Ryan was shocked that her fellatio sequence provoked controversy – she liked the guy! She also wanted to go home early. But it cracked open something wider: a deliberate inflexibility around sex, a sense that the price of the #MeToo movement was demonstrative purity. “I’ve always found this fascinating, in debates about sex, consent and manipulation, the people who misinterpret the subtlety of it. Therefore if this is abuse, why isn’t that abuse?” She mentions the linking of certain statements to lyrics in popular music. “They said: ‘Well, how’s that dissimilar?’ I thought: ‘How is it alike?’”

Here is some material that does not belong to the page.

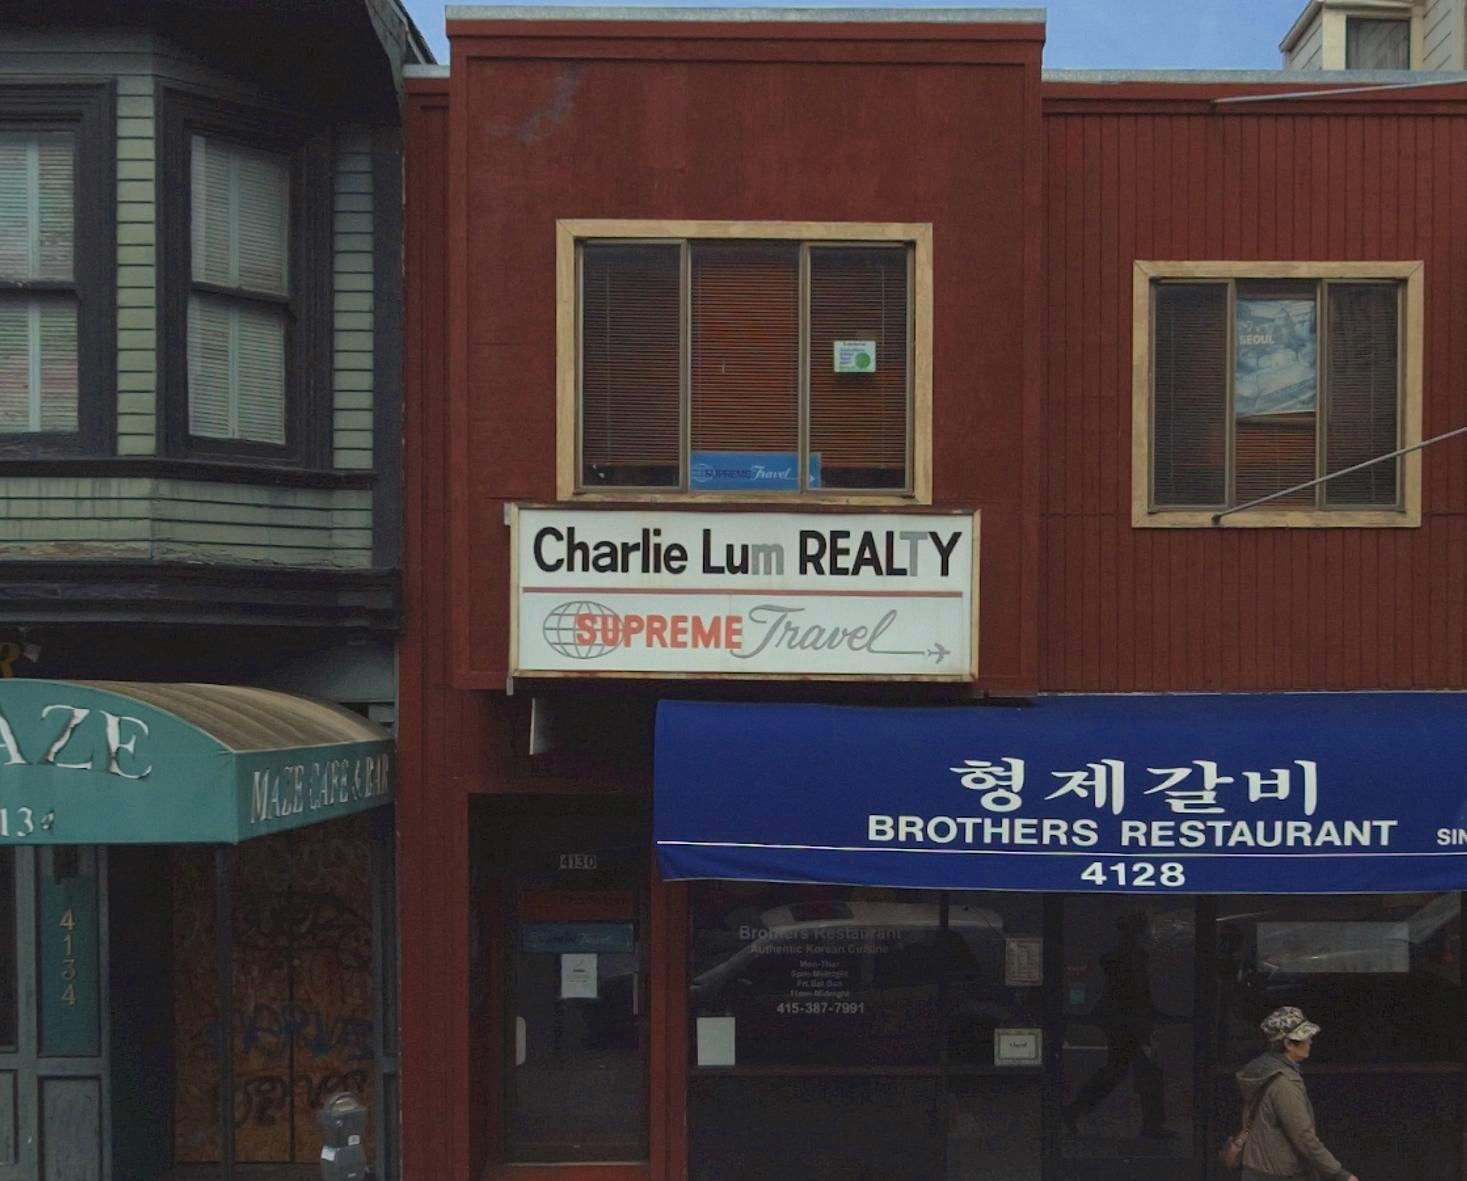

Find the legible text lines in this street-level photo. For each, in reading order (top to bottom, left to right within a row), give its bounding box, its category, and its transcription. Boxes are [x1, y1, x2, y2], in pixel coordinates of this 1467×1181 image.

She would never have moved to London in 2008 had it not been for her partner at the time. “Everyone said: ‘Don’t go to London, they have vermin there.’ And I disliked it, because I was immediately struggling.”

‘I felt confident I had comedy’

She got a job in sales, was diagnosed lupus, which can sometimes make it challenging to get pregnant, and at 23, chose to try to have a baby. “When you’re first informed about something – I was quite ill at the time – you go to the most negative outcome. My reasoning with my boyfriend was, we’ve had so many ups and downs, if we haven't separated by now, we never will. Now I see how lengthy life is, and how many things can alter. But at 23, I couldn’t see it.” She was able to get pregnant and had Violet.

The following period sounds as nerve-wracking as a tense comedy film. While on time off, she would take care of Violet in the day and try to make her way in comedy in the evening, carrying her daughter with her. She was aware from her sales job that she had no problem being convincing, and she had faith in her sharp humor from her time at Hooters; more than that, she says simply, “I felt sure I had material.” The whole scene was permeated with bias – she won a notable comedy award in 2008, just over a year after she’d started performing, a prize that was established in the context of a ongoing debate about whether women could be funny

Tiffany Rice
Tiffany Rice

A passionate gamer and tech enthusiast who loves sharing insights on game patches and updates.